[Exercise directions]:
How many lines of the data contain the word "dfsg"? Give only that number.

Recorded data
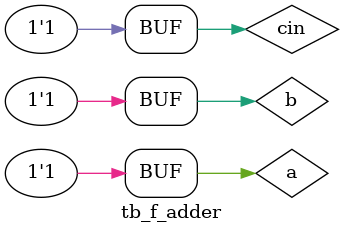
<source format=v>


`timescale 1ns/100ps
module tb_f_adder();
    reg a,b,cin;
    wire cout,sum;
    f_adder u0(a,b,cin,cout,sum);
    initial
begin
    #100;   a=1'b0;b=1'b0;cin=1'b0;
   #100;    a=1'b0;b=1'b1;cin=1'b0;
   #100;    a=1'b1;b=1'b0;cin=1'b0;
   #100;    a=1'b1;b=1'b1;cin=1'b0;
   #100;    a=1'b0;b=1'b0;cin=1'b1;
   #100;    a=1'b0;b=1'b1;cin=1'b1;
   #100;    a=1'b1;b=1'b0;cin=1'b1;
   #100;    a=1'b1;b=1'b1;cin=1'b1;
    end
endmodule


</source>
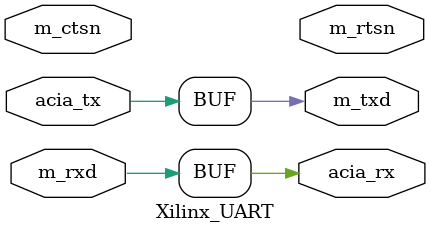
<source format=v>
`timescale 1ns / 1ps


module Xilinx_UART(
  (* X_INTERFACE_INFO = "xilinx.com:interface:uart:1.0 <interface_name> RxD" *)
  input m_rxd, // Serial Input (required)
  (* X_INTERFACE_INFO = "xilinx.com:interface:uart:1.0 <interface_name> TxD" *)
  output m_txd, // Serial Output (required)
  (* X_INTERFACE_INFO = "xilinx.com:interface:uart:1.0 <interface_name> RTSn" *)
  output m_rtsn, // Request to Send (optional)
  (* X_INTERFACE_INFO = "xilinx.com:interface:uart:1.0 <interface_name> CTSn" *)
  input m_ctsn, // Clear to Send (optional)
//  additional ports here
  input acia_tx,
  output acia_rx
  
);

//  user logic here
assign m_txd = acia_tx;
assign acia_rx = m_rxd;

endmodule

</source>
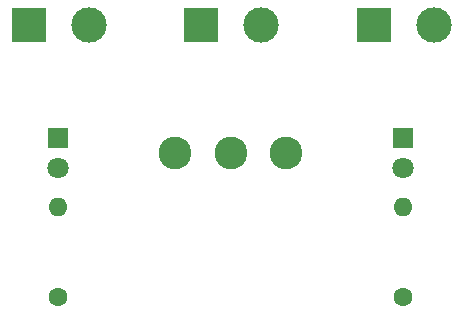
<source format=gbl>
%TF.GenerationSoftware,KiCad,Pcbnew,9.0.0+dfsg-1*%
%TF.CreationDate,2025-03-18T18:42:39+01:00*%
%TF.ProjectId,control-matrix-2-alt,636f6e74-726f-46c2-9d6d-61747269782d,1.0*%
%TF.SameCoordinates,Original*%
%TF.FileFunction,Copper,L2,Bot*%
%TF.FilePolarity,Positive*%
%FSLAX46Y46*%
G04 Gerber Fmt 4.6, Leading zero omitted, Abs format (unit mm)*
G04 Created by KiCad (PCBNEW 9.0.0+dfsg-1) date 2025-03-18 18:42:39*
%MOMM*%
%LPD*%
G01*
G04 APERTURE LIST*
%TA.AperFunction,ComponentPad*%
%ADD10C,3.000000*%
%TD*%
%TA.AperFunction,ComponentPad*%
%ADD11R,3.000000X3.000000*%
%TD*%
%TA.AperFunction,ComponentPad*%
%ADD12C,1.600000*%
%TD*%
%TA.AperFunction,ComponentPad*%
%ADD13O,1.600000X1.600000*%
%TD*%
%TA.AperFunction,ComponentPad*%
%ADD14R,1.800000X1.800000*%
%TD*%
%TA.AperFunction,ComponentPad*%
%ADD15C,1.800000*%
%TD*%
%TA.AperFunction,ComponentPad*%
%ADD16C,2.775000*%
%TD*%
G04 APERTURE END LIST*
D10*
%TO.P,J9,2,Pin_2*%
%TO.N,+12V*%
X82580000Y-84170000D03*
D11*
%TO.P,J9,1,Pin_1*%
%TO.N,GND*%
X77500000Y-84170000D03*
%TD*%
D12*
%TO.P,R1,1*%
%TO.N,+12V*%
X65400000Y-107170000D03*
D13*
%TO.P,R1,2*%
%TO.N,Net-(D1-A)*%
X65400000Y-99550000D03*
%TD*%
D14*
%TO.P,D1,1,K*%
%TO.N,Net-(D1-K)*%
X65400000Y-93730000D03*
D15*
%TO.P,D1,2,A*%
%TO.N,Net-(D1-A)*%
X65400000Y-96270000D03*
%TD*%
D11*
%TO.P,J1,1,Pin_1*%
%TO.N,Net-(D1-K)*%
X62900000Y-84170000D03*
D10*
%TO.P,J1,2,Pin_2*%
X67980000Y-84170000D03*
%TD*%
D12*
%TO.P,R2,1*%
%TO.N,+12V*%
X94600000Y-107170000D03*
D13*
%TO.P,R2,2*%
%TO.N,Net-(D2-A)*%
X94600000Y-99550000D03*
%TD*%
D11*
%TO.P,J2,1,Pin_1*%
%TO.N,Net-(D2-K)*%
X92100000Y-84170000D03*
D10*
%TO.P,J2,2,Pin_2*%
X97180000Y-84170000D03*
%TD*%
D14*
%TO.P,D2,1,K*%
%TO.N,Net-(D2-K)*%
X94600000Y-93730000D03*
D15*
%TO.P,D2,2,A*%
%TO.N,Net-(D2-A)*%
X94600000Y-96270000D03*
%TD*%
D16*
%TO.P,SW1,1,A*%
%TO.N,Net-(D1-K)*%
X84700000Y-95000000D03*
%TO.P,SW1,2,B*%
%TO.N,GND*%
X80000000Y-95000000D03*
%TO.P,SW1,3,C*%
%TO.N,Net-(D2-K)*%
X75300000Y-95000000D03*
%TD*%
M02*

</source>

[Solution]:
2